Exercise objective
Count the lines in the rows below that contain the word "Observed", and give only that number.

Record set
*****
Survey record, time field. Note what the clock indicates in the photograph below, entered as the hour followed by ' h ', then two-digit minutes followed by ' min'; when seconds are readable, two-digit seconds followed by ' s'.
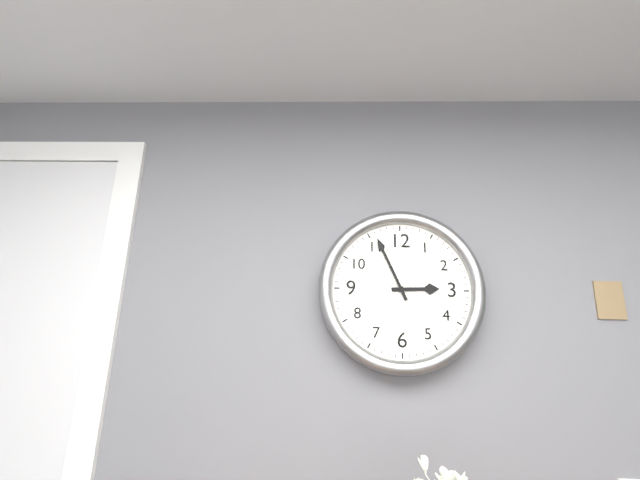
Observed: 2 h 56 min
*****
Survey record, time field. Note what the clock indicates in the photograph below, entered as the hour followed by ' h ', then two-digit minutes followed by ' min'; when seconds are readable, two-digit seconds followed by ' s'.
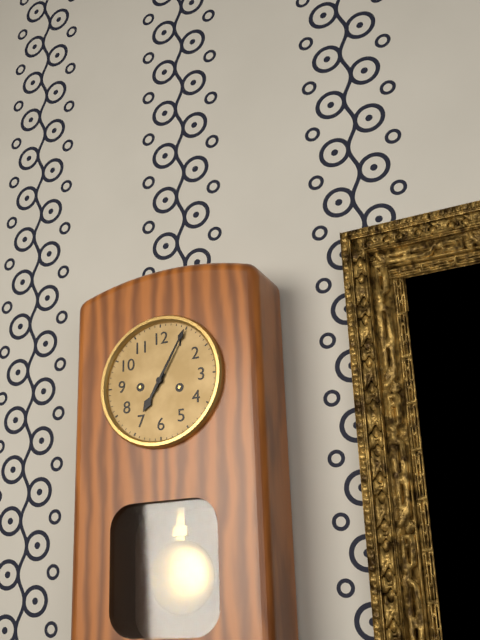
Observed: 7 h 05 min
*****
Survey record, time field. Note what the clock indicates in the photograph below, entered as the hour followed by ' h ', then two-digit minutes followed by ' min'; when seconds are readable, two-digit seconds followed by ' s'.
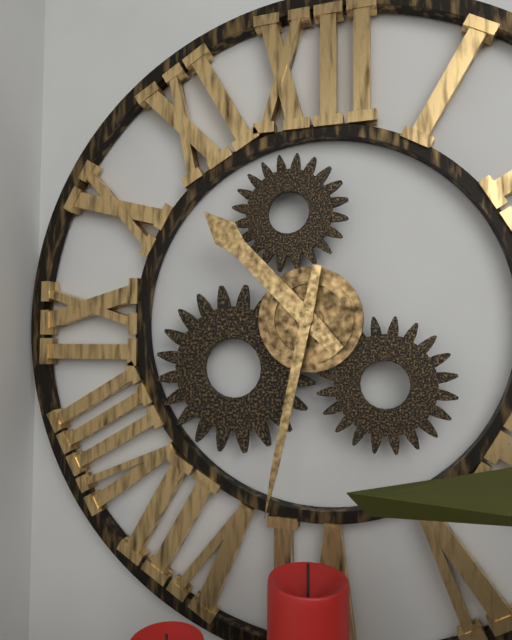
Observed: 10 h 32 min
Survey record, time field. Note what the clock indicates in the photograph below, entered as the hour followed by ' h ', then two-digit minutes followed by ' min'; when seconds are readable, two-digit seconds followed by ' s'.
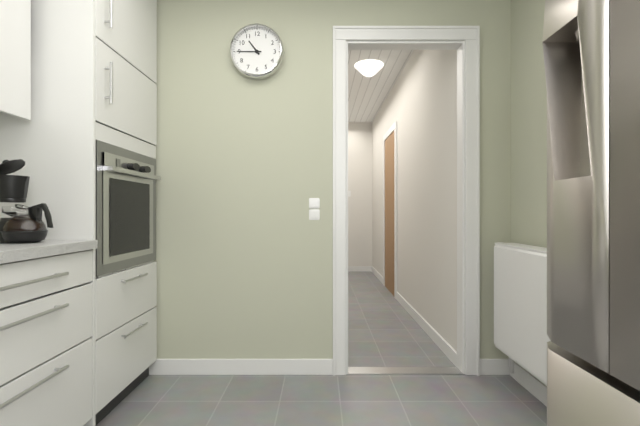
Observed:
*****
Result of the exercise
4